↓↓↓

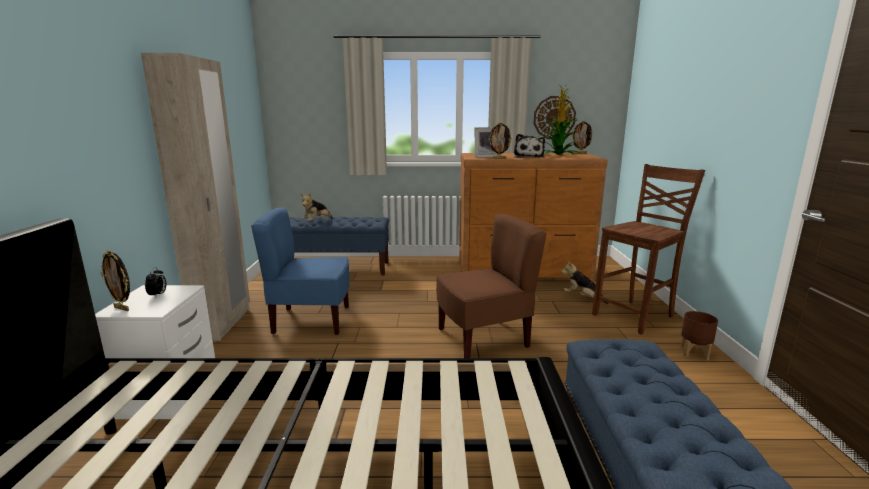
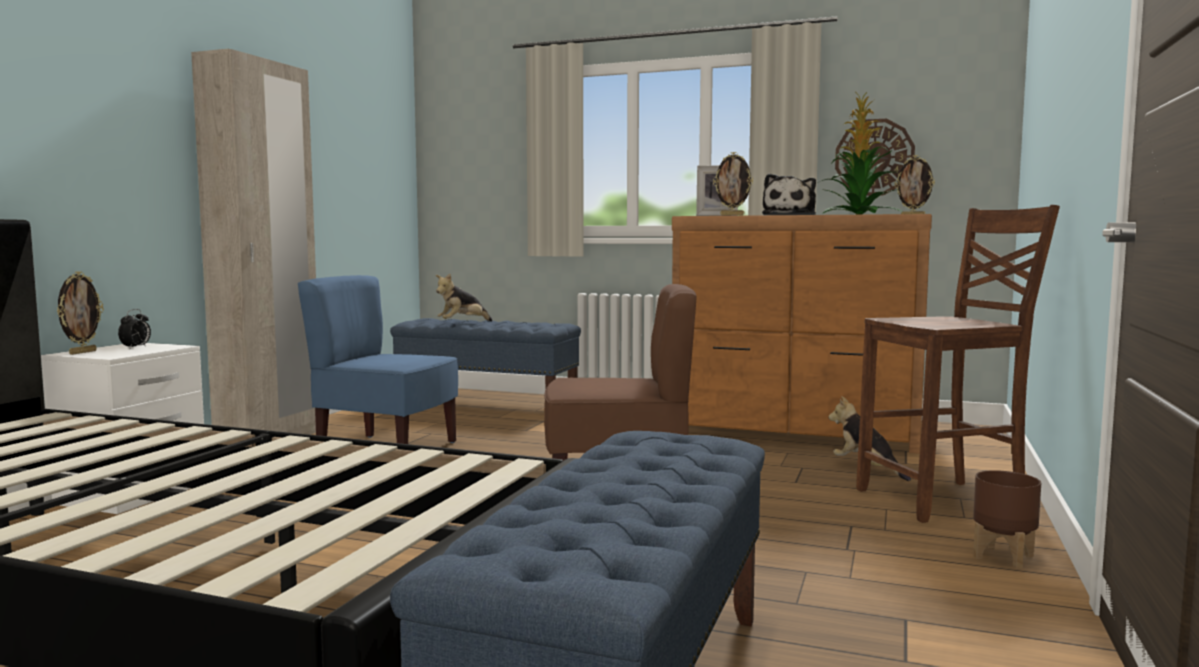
camera: 20 degrees right, 10 degrees down
picture frame [101,250,130,311] -> picture frame turned 120 degrees counterclockwise [57,271,104,355]

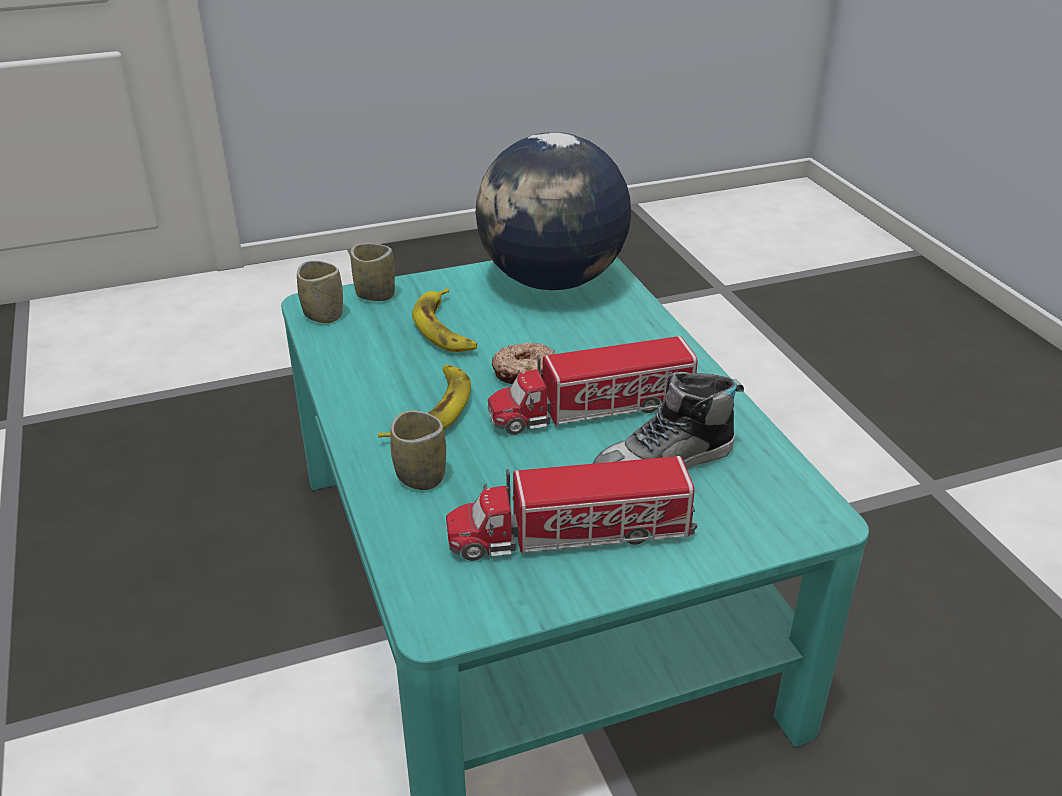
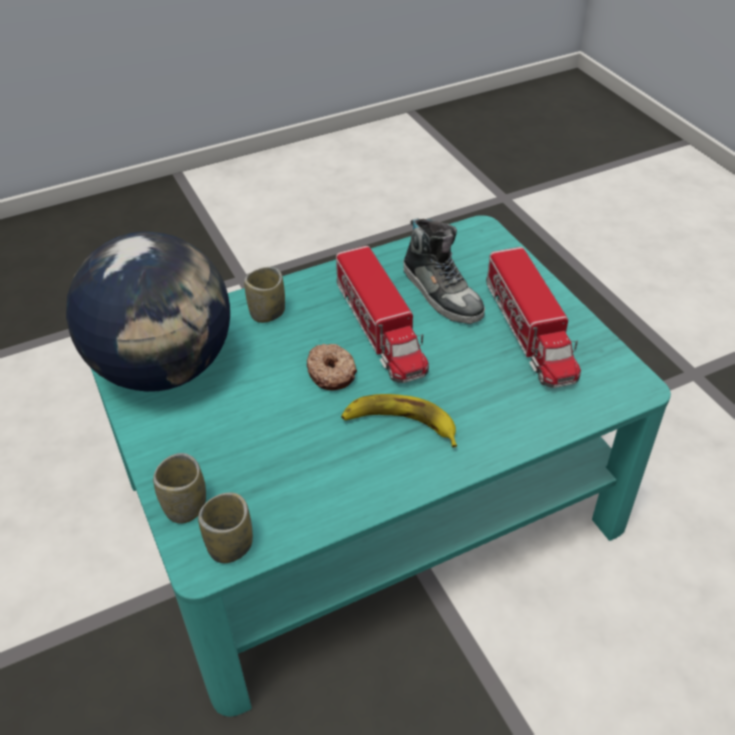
camera: 95 degrees left, 10 degrees up
cup [390,411,446,490] -> cup moved to [244,267,285,323]
banana [412,288,477,352] -> none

↑↑↑

▶ _What you have to do_: In your copy, every entry above must match word for word, and no picture may appear.

▶ _Answer box_:
camera: 20 degrees right, 10 degrees down
picture frame [101,250,130,311] -> picture frame turned 120 degrees counterclockwise [57,271,104,355]

camera: 95 degrees left, 10 degrees up
cup [390,411,446,490] -> cup moved to [244,267,285,323]
banana [412,288,477,352] -> none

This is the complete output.